TedJ
I am apparently not making myself clear. IMO the warrants and options have little significant value as long as the exercise prices are out of the money. I have purposely ignored them as important current considerations.
The vast majority, my estimate is about 99%, have an exercise price $0.05 or higher. Why do you insist on including warrants and options that have little current conversion value in determining current ownership interests? As an example, how many holders in your opinion are going to convert their warrants at $.12 per share when the current price is around $.026 per share if meanwhile they are being paid interest? Warrant and option holders with few exceptions have little incentive to convert and when the exercise prices expire those holders will have presumably no residual value unless there can be recovery of the principals. At current pps forget about warrants and options please.

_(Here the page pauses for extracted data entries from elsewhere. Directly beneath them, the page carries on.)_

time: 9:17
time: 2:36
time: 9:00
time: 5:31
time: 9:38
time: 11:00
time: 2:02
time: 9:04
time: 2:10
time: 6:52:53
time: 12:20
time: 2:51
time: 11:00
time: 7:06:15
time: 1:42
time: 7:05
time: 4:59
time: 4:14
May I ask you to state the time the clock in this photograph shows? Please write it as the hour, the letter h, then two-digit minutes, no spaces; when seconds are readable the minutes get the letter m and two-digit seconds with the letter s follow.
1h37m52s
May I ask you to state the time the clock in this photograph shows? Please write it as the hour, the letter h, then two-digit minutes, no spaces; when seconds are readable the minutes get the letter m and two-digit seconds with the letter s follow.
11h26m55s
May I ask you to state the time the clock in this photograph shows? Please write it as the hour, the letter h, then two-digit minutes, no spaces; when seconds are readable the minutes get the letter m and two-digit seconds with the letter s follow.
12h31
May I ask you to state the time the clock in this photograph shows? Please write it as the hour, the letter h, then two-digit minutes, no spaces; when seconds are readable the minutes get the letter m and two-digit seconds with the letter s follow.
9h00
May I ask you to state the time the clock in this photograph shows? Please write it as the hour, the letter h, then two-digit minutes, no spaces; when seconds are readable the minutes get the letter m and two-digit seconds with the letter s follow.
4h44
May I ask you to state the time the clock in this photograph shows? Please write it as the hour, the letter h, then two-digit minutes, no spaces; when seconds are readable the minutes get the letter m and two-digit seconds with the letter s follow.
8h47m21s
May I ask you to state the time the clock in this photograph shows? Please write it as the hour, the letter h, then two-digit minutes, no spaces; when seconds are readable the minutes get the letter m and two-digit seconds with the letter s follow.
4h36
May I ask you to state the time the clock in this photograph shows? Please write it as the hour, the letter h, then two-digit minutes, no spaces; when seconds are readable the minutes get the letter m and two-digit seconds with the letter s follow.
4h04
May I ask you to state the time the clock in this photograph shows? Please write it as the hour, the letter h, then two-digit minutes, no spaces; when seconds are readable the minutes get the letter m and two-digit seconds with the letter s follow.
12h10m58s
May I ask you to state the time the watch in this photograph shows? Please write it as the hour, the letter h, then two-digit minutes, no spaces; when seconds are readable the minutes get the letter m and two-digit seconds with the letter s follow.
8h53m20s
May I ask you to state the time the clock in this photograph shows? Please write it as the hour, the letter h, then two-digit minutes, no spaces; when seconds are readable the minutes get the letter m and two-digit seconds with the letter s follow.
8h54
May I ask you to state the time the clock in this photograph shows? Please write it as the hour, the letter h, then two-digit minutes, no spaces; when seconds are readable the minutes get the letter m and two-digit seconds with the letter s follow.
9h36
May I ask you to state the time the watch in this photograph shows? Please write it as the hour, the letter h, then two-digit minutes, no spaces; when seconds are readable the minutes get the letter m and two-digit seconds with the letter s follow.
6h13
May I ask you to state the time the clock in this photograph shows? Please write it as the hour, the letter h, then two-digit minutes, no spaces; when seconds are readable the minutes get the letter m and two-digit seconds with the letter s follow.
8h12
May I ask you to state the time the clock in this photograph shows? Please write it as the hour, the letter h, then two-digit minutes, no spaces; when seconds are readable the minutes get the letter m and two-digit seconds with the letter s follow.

The point I am laboriously making is that insiders and individuals holding warrants and options are under tremendous stress. Unless the pps rises above $0.05 their warrants, options, convertible debentures will have lost most value unless there are options in the notes allowing them to recover the principals they loaned. Many tens of millions of these instruments expire on or before 2023.
Enough said, I do not want to have to make the same point over and over that at current pps warrants, convertible debentures, options and other convertible instruments have little conversion values. As a result, ownership percentage interests are not what they would seem to be if one included warrant, options and these financial instruments in making determinations.